Ce sont les premières phrases. Percutantes, cinématographiques, énigmatiques avec ce souffle épique qui emporte illico. Tout le scénario tourne autour d'une vengeance familiale. La distribution est soignée autour Masaaraq, la mystérieuse guerrière de l'incipit, qui ne réapparait qu'à mi-livre, très habilement alors que plane son aura.

Ce qui est incroyablement réussi ( surtout pour moi qui ne suis pas une lectrice experte de SF ), c'est son worldbuilding d'une grande inventivité. Tu es plongé dans un monde post – apocalyptique qui reprend les codes du cyber-punk qui se dévoile petit à petit jusqu'à immersion totale : Qanaaq, une cité flottante privée, contrôlée par de riches actionnaires, où s'est réfugiée une humanité migrante suite à la dévastation du monde par des catastrophes écologiques. Tout est plausible, intelligent et cohérent tant tout semble possible, pas de cyborgs ou de délires futuristes, oui le monde actuel en pleine décadence pourrait donner ça. Ce roman pousse à la réflexion sur notre monde contemporain avec beaucoup d'intelligence et de lucidité, ça en fait un roman politique fort.

Du coup l'auteur aborde un nombre fou de thèmes très contemporains qui font forcément écho, peut-être trop, certains auraient mérité plus de profondeur, mais qu'importe, on y croit : changement climatique, sort des migrants, lutte des classes, machinations politiques des méga-riches capitalistes pour conserver et accroître leur domination, homosexualité , révolte, violences ...

Il y a de superbes idées comme cette maladie des failles, proche du sida car sexuellement transmissible, qui transmet à son porteur les souvenirs de la personne qui l'a contaminée, eux-mêmes enrichis des souvenirs du contaminateur précédent en une chaîne vertigineuse. Comme le personnage de Maasaraq l'orcamancienne, issue d'une tribu qui a subi un génocide après avoir été utilisée pour des expériences médicales qui a nanolié ses membres à des animaux, ce qui en fait des êtres plus complètement humains mais hybrides.
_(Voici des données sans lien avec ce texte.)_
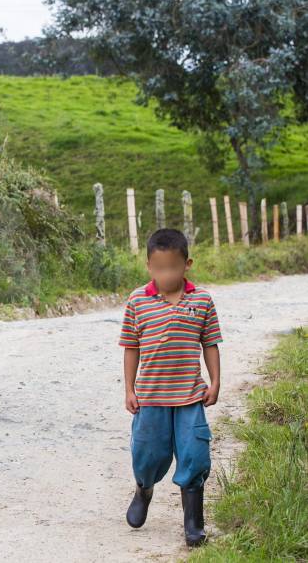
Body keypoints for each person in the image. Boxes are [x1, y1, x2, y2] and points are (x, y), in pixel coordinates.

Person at [119, 228, 223, 546]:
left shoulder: (202, 300)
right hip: (151, 397)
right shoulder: (138, 301)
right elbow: (131, 346)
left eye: (173, 267)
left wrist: (215, 381)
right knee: (148, 454)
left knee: (195, 454)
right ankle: (144, 489)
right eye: (160, 268)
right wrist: (130, 389)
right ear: (149, 266)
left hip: (190, 395)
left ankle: (193, 522)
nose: (167, 274)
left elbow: (211, 343)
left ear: (186, 264)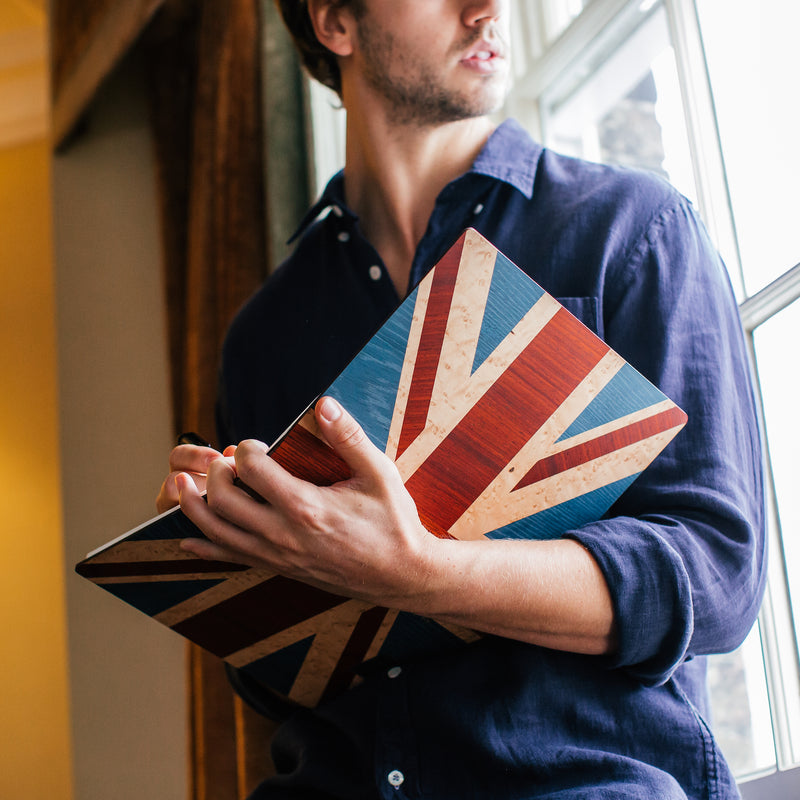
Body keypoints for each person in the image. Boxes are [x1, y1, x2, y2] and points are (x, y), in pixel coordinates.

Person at [157, 1, 766, 797]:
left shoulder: (631, 232)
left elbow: (718, 578)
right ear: (335, 21)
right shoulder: (263, 336)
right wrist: (229, 564)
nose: (486, 10)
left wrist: (422, 572)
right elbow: (278, 689)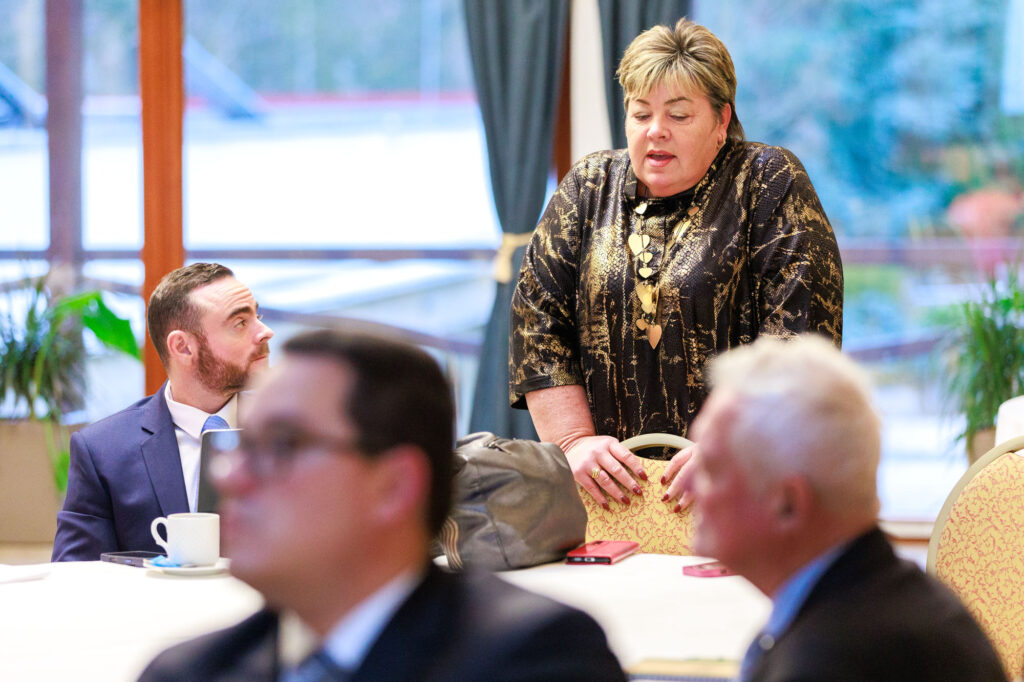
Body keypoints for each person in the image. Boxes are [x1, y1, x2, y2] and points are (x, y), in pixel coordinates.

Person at [138, 329, 625, 681]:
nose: (229, 476)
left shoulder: (532, 658)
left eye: (283, 446)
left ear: (394, 486)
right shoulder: (190, 671)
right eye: (242, 447)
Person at [509, 17, 843, 509]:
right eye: (640, 114)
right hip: (606, 491)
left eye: (679, 115)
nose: (656, 131)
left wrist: (734, 443)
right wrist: (573, 442)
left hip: (742, 485)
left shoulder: (768, 181)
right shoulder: (588, 186)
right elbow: (537, 321)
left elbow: (802, 340)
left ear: (721, 120)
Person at [688, 335, 1006, 682]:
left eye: (711, 469)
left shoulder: (827, 664)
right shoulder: (889, 602)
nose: (688, 484)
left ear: (788, 505)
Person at [52, 263, 274, 561]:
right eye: (240, 323)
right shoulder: (103, 452)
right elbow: (76, 574)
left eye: (257, 316)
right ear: (183, 347)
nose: (265, 332)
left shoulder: (293, 432)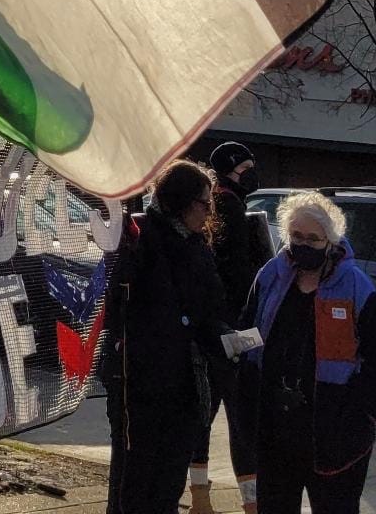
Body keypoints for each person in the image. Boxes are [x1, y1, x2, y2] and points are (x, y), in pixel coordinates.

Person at [235, 191, 376, 514]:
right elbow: (247, 337)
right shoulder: (270, 277)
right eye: (296, 236)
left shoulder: (356, 287)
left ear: (330, 241)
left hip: (335, 437)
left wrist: (360, 411)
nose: (303, 244)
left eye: (313, 238)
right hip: (275, 432)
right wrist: (245, 398)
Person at [103, 159, 234, 514]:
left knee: (168, 483)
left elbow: (209, 310)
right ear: (179, 200)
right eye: (203, 204)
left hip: (185, 386)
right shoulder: (139, 238)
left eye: (211, 205)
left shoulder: (197, 247)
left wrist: (227, 339)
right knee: (135, 483)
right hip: (141, 384)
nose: (209, 213)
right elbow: (118, 308)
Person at [189, 143, 271, 514]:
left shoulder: (212, 203)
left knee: (204, 416)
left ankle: (200, 498)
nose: (252, 173)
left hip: (209, 329)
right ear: (231, 169)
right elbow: (238, 271)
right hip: (233, 330)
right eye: (247, 167)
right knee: (242, 420)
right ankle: (251, 504)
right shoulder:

Comme ce podcast «  La ville sans plan »qui ponctue le roman avec ses allures prophétiques très poétiques.

Le point faible est sans doute les facilités scénaristiques pour rassembler les personnages principaux dans une même quête, adversaires ou alliés. L'auteur abuse de raccourcis et « hasards » un peu trop nombreux pour être réalistes. Il a également tendance à vouloir rendre la lecture plus complexe qu'elle ne devrait : il faut être très concentré pour ne pas se perdre dans les relations entre les personnages dans Qanaaq alors qu'au final, elles se révèlent très simples.